PSY 340 Brain and Behavior

Class 34: Lateralization of Function

   
"Right" versus "Left" Brain?
Why do humans have two sides (hemispheres) to our brain?

What might be an advantage of having two sides to the brain?

Are we the only animals with lateralization of functions? NO:

Consider the following...
Parrots prefer picking up things with their left foot.
Toads tend to attack other toads from the right but go after prey from the left.
Zebra fish are likely to look at new things with their right eye but familiar things with their left.


A. The Right and Left Hemispheres

Each side of the brain (the right and the left hemispheres) has its own work to do: processing incoming stimuli and sending out motor instructions. The work of the brain is divided between the hemispheres which communicate (as we will see below) with each other across the corpus callosum.
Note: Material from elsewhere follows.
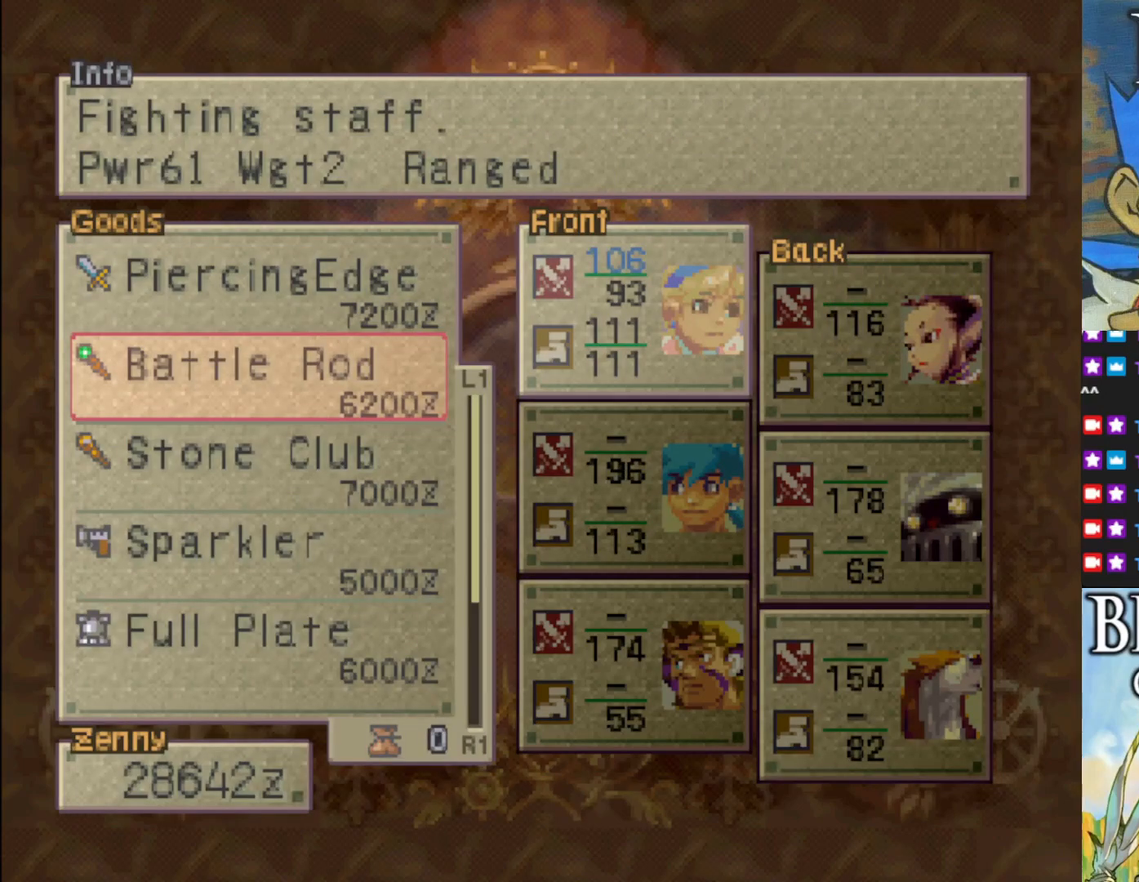
{"buttons": [], "left_stick": "center", "events": [[267, "DPAD_DOWN", "down"], [400, "DPAD_DOWN", "up"]]}
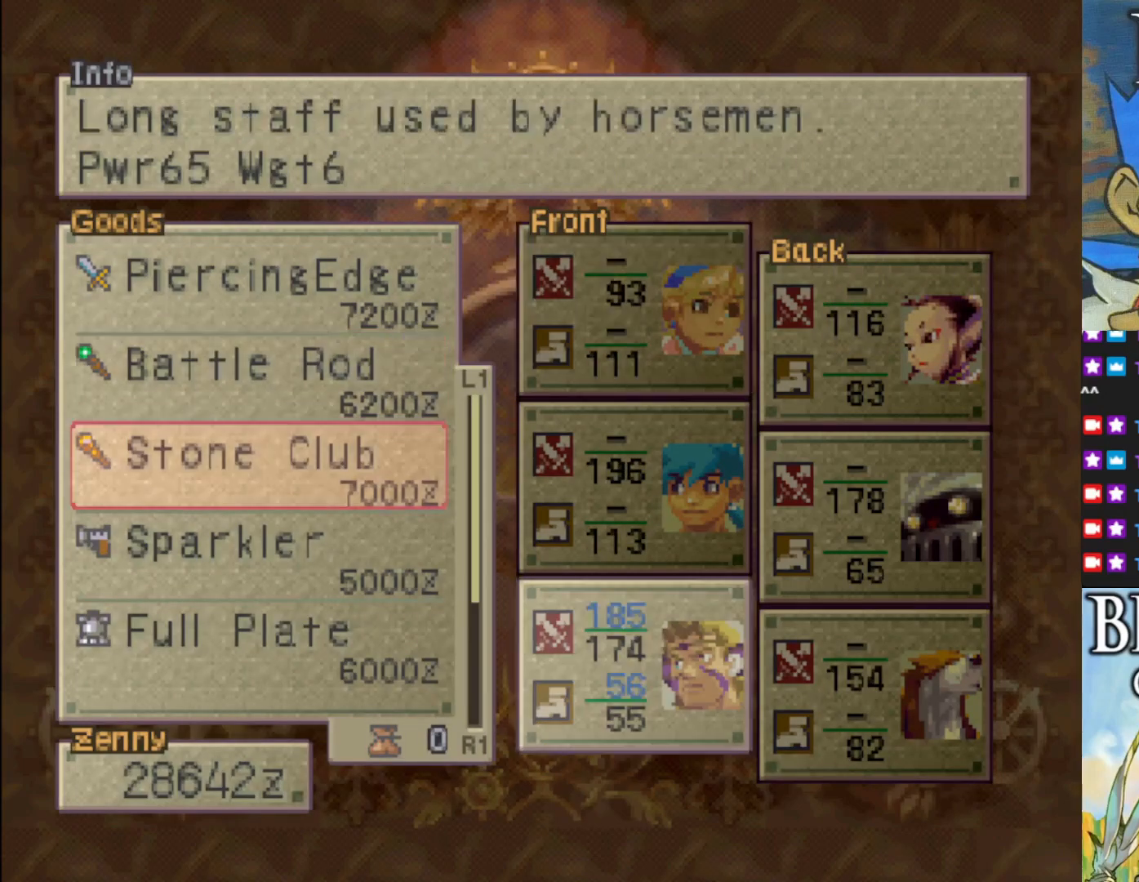
{"buttons": [], "left_stick": "center", "events": []}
Lateralization: Refers to those behaviors and cognitive abilities that each hemisphere specializes in.  For example, language ability is primarily localized in the left hemisphere.

Contralateral = the other side while ipsilateral = the same side

Function
Left Hemisphere
Right Hemisphere
Muscles
Contralateral (right side)
Contralateral (left side)
Skin Receptors
Contralateral (right side)
Contralateral (left side)
Vision (Eyes)
Contralateral (Right visual field of both left and right eyes; see diagram below)
Contralateral (Left visual field of both left and right eyes; see diagram below)
Hearing (Ears)
Information from both ears, but stronger from right ear
Information from both ears, but stronger from left ear
Taste
Ipsilateral (left side of tongue)
Ispilateral (right side of tongue)
Smell
Ipsilateral (left nostril)
Ipsilateral (right side of tongue)
Trunk Muscles & Facial Muscles
Jointly controlled
B. Visual and Auditory Connections

Visual Processing. Our eyes are connected so that visual information from the right and left visual fields are processed on the contralateral side of the brain (see diagram below) with half the optic nerve crossing over at the optic chiasm.

[Visual System connections]

Auditory Processing. Information from each ear is transmitted to both sides of the brain. However, each hemisphere processes the information from the opposite each with greater attention.
C. Corpus Callosum and the Split Brain Operation

Topography of Corpus CallosumThe corpus callosum is a massive set of axons which allow the two hemispheres to exchange information with one another. There are an estimated 200 million axons which cross from one side of the brain to the other in this "commissure" (a brain "commissure" is a a collection of axons which link brain areas in each hemisphere).

There are two other commissures: the anterior commissure (located below the corpus callosum near the front of the brain; contains about 3.5 million axons) and the hippocampal commissure (located below the corpus callosum near the rear of the brain).  These commissures are seen in a diagram below.

Split-Brain
            Operation1.  Severing the corpus callosum prevents the sharing of most information between the brain hemispheres.

2.  Epilepsy = Condition characterized by repeated episodes of excessive synchronized neural activity (i.e., seizure). 

The causes of epilepsy are many including brain trauma, infection, and genetic abnormalities. Most frequently, though, we do no know why someone has epilepsy. Roughly 1-2 % of the population experiences epilepsy.

YouTube Video. Video of a grand mal (tonic-clonic) seizure (1'18") of a college-age man, Josh. (Note that this is a graphic video.)

Since epilepsy represents an increased tendency of neurons to fire (i.e., they tend to be hyperpolarized), general treatment of epilepsy uses drugs which increase GABA functioning (i.e., are inhibiting). Most people with epilepsy (90%) can control their condition with medications that suppress seizure activity. Surgery for epilepsy can take two forms. The earliest form sought to remove any focus of epileptic activity, that is, a "focus" is a localized site of scar tissue, often on the surface of the cortex, that promotes seizures.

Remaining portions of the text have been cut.